The company’s transfer agent, Computershare Trust Company, N. A. (“Computershare”), will be issuing all of the post-split shares through their paperless Direct Registration System (“DRS”), also known as “book entry form.” Computershare will hold the shares in an account set up for the stockholder. Stockholders who wish to hold paper certificates may obtain such certificates upon request to Computershare.

All book-entry or other electronic positions representing issued and outstanding shares of the company’s common stock will be automatically adjusted. Those stockholders holding common stock in “street name” will receive instructions from their brokers.

All of the company’s options, warrants, and any other convertible securities outstanding immediately before the reverse stock splits will also be adjusted by dividing the number of shares of common stock into which the options, warrants, and other convertible securities are exercisable or convertible by 12 and multiplying the exercise or conversion price thereof by 12, all in accordance with the terms of the plans, agreements, or arrangements governing such options, warrants, and other convertible securities.


Shareholders with questions about the reverse split may submit inquiries by emailing IR@odysseymarine.com .

About Odyssey Marine Exploration

Odyssey Marine Exploration, Inc. (Nasdaq:OMEX) is engaged in deep-ocean exploration using innovative methods and state of-the-art technology for shipwreck projects and mineral exploration. The company also maintains a Facebook page at http://www.facebook.com/OdysseyMarine and a Twitter feed @OdysseyMarine. For additional details on Odyssey Marine Exploration, please visit www.odysseymarine.com.

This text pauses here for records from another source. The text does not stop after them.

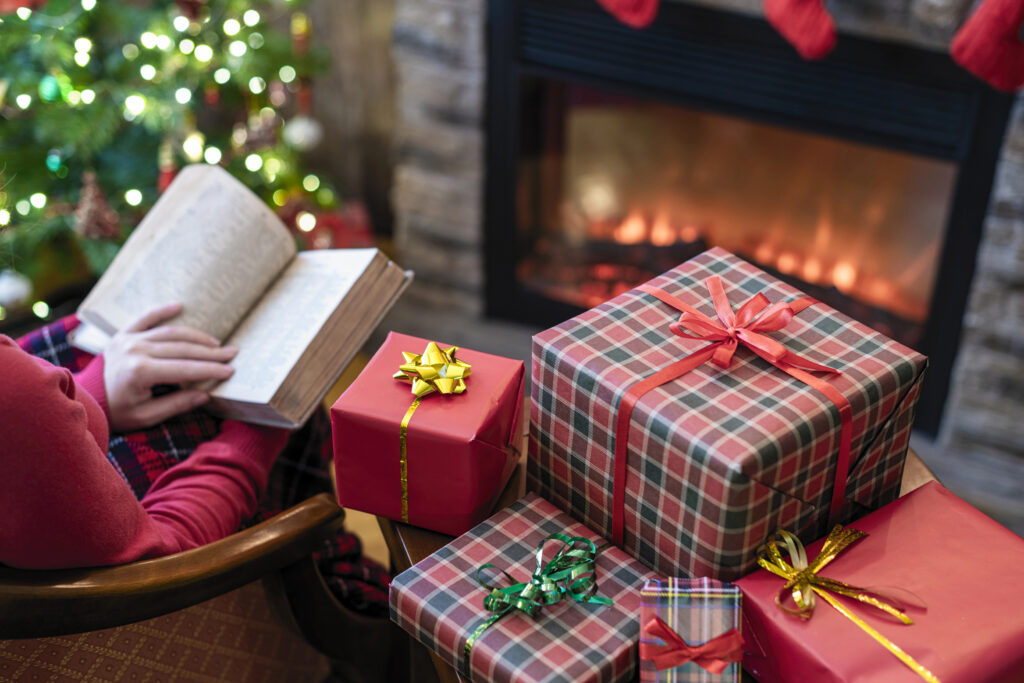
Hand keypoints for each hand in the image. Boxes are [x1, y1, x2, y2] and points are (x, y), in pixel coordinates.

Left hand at [103, 303, 237, 431]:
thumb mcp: (146, 416)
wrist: (88, 401)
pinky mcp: (123, 334)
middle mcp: (135, 351)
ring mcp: (128, 340)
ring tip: (215, 343)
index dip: (210, 370)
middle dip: (210, 352)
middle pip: (182, 348)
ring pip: (170, 333)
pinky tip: (179, 305)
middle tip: (232, 353)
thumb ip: (176, 405)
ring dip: (196, 337)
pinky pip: (145, 318)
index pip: (185, 369)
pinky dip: (162, 310)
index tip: (230, 370)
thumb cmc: (118, 412)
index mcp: (140, 372)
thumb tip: (205, 394)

Forward Looking Information

Odyssey Marine Exploration believes the information set forth in this Press Release may include “forward looking statements” within the meaning of the Private Securities Litigation Reform Act of 1995, Section 27A of the Securities Act of 1933 and Section 21E of the Securities Act of 1934. Certain factors that could cause results to differ materially from those projected in the forward-looking statements are set forth in “Risk Factors” in Part I, Item 1A of the Company’s Annual Report on Form 10-K for the year ended December 31, 2014, which was filed with the Securities and Exchange Commission on March 16, 2015. The financial and operating projections are based solely on the assumptions developed by Odyssey that it believes are reasonable based upon information available to Odyssey as of the date of this release. All projections and estimates are subject to material uncertainties, and should not be viewed as a prediction or an assurance of actual future performance. The validity and accuracy of Odyssey’s projections will depend upon unpredictable future events, many of which are beyond Odyssey’s control and, accordingly, no assurance can be given that Odyssey’s assumptions will prove true or that its projected results will be achieved.